Testo fornito
########################################

L’accesso alle informazioni, la possibilità di conoscere le attività della pubblica amministrazione sono previsti per legge. Anche per quanto riguarda le trivelle.

Potremmo dire soprattutto per le trivelle, un tema su cui spesso ci si schiera, pro o contro, senza essere adeguatamente informati.

Non è il caso di Mario Di Giovanna, del Comitato No Triv ‘Stoppa la Piattaforma‘, che conduce da anni una battaglia contro le trivelle sulla base di informazioni precise.

Informazioni reperite sul sito del Ministero dello Sviluppo Economico (MISE), nella sezione DGS-UNMIG, vale a dire Direzione Generale Sicurezza, Ufficio Nazionale Minerario per gli Idrocarburi e le Georisorse.

Come Di Giovanna afferma in una recente intervista, i dati sono stati sempre presenti sul sito, anche se trovarli non era facile per chi non fosse adeguatamente attrezzato.

Da circa due mesi, però, le informazioni sul sito del Ministero non ci sono più. Resta solo la possibilità di consultare il Bollettino Ufficiale Idrocarburi e Georisore (BUIG), ma si tratta di migliaia di pagine.

E comunque resta l’interrogativo sul perchè di questo oscuramento, giustificato inizialmente con problemi di sicurezza informatica ma che minaccia di divenire ‘definitivo’.

Il sito del MISE, come osserva Di Giovanna sul suo profilo facebook, è stato adesso rinnovato, ma nell’attuale versione “oltre a mancare la ricerca per istanze di permessi di coltivazione e ricerca, mancano pure:
1. le schede per istanza ai titoli minerari con la sintesi dei provvedimenti autorizzativi, i riferimenti alle buig, i pozzi collegati, la cartografia etc;
2. i dati di produzione dei pozzi e delle concessioni e delle piattaforme;
3. la possibilità di ricercare per zone di mare;
4. i massimari del cirm
5. i riassunti per società (status economico, concessioni e istanze, etc)

########################################

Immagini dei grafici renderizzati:
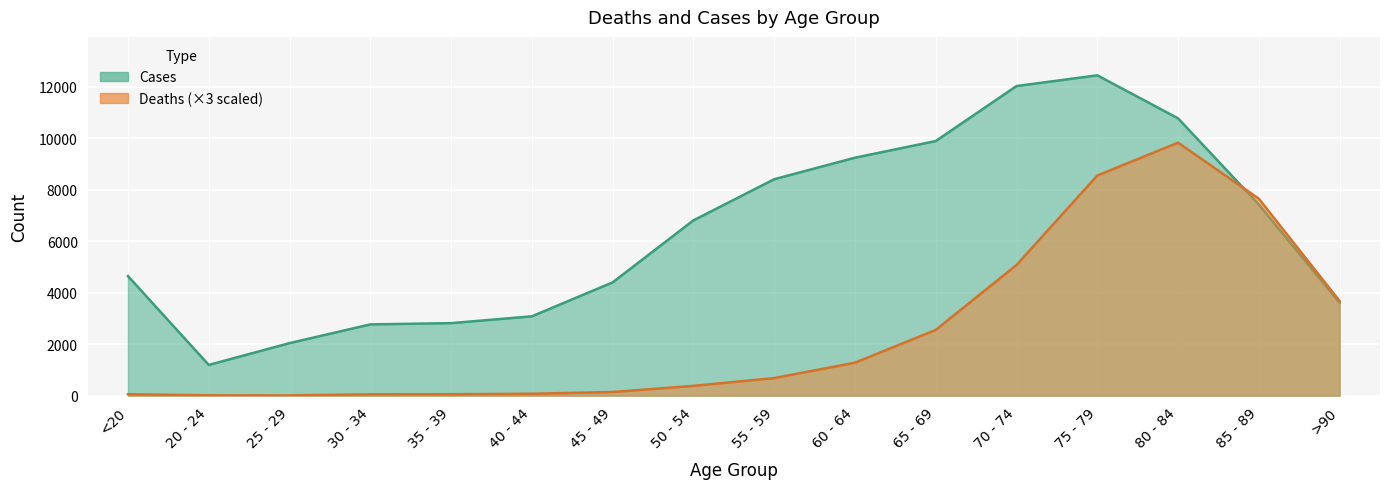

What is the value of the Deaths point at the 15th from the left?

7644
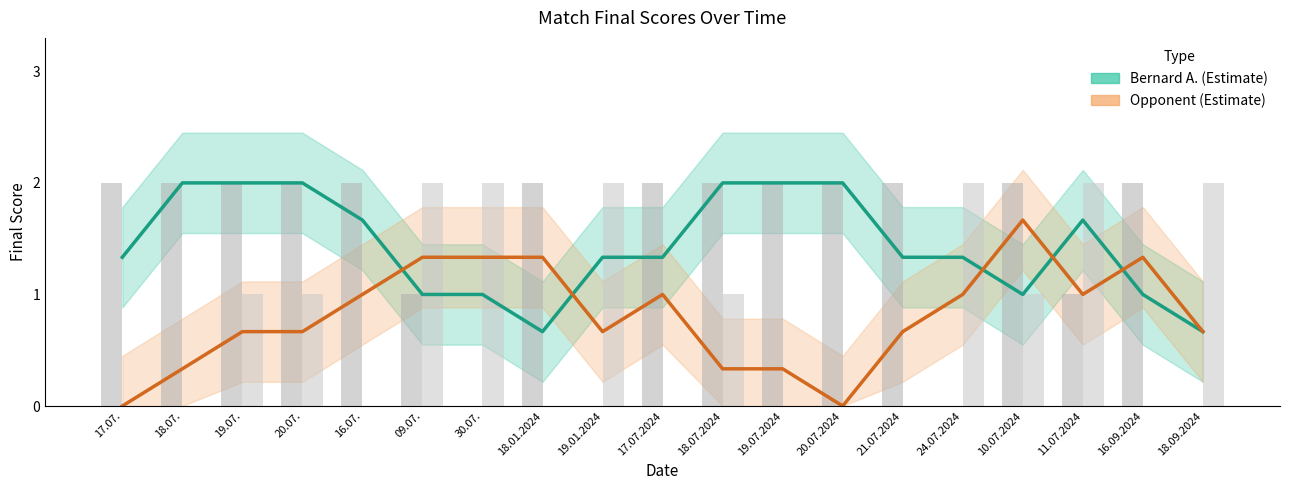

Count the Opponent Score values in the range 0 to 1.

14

########################################

Come procedere
Estrai parola per parola dal testo sulle trivelle il passo da "Informazioni reperite sul" a "e le Georisorse.", estremi compresi.

La tua risposta
Informazioni reperite sul sito del Ministero dello Sviluppo Economico (MISE), nella sezione DGS-UNMIG, vale a dire Direzione Generale Sicurezza, Ufficio Nazionale Minerario per gli Idrocarburi e le Georisorse.